Il est bien connu que le poisson rouge est un animal curieux : certains zoophiles prétendent qu'il ne se souvient de rien après avoir fait le tour de son bocal : l'aquarium est donc un espace d'éternelle redécouverte, d'impossible mémoire, d'empêchement de l'histoire.
Selon les options idéologiques des aquariophiles, on prête à cette essence :
- Soit une qualité inoubliable: quel pied que de ne se souvenir de rien pour une créature à nageoire, quelle libération par rapport aux archaïsmes, aux attachements imbéciles, aux pesanteurs avec cette contrepartie néanmoins de tourner en rond au risque de se mordre la queue.
- Soit une tare rédhibitoire, n'avoir à se rattacher à rien, ne pouvoir rien projeter, prendre ses ouïes pour des lanternes, ne pas imaginer possible de tenter une escapade hors de l'aquarium, être pris dans un déterminisme de triste individualité inlassablement inféconde.

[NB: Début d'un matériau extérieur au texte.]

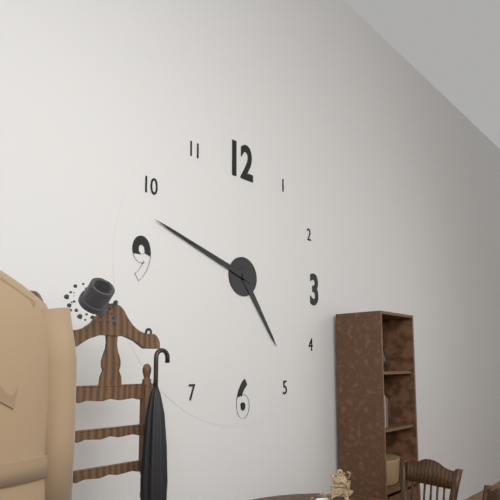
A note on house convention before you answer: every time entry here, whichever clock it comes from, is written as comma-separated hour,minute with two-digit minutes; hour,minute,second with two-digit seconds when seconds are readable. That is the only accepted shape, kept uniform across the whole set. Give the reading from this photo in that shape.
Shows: 4,48
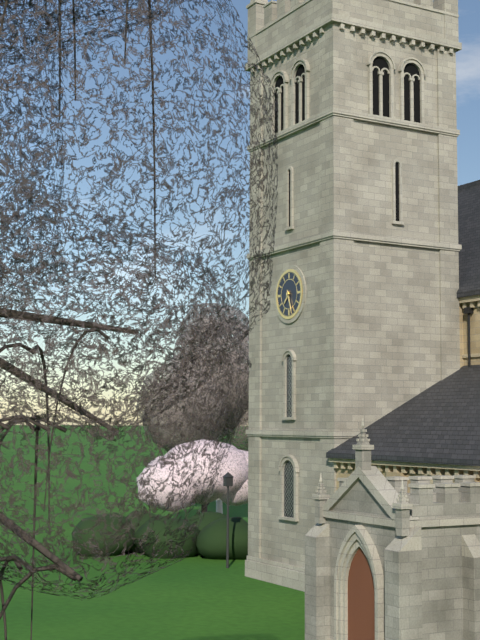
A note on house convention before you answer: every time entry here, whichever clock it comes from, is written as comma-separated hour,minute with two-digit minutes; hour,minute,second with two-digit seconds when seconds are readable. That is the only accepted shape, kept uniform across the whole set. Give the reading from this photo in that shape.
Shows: 7,27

L'aquarium se complique fâcheusement quand il devient un espace de rencontre entre poissons rouges : la raréfaction des surfaces disponibles, la dépendance totale à l'égard d'un tiers nourrisseur (jamais le même évidemment), l'impossible alliance entre les protagonistes transforme imposent une lutte sans merci ou le caractère darwinien de la survie met les plus gros, les plus menteurs et les plus malins en haut de l'échelle. Bizarrement, une catégorie semble promise à un bel avenir : le nettoyeur.

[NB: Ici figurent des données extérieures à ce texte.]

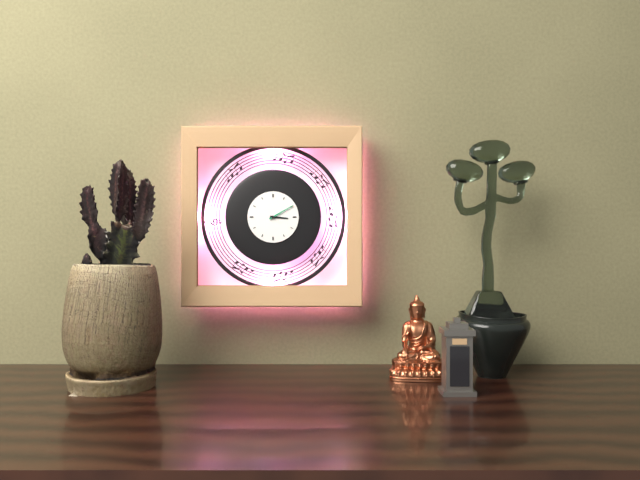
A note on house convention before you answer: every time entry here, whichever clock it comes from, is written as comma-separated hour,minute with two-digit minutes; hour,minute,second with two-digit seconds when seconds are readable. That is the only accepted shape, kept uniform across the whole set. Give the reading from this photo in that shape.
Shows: 3,10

La société est donc un aquarium et Nicolas notre poisson rouge.
En effet, Ministre de l'Intérieur, du Budget, vénéré président, alors qu'il baigne dans les eaux saumâtres de l'aquarium depuis des années, il ne semble rencontrer que des évènements qui, à chaque fois, l'irritent, l'offusquent, l'énervent. A chaque tour d'aquarium, à chaque meurtre, à chaque émeute, à chaque faillite, il découvre : Nicolas est le poisson pilote de l'événement et il est très touchant parce qu'à chaque fois, il redécouvre, il invente le monde à chaque tour d'aquarium.

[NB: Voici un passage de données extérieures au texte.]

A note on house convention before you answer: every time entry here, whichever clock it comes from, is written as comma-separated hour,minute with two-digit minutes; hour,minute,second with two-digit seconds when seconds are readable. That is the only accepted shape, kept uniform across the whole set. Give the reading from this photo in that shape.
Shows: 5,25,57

Je me sens particulièrement poisson parce que, chaque fois, je découvre que Ni colas découvre et il me glisse entre les doigts. Mes renoncements sont coupables : je renonce à ma responsabilité, aux devoirs du politique, au respect de ce qui m'a fait. Je gobe tout.
Et je me rends compte que mon mérite principal aujourd'hui est mon amnésie comme ces vieux malins qui entendent tout parfaitement mais font les sourds.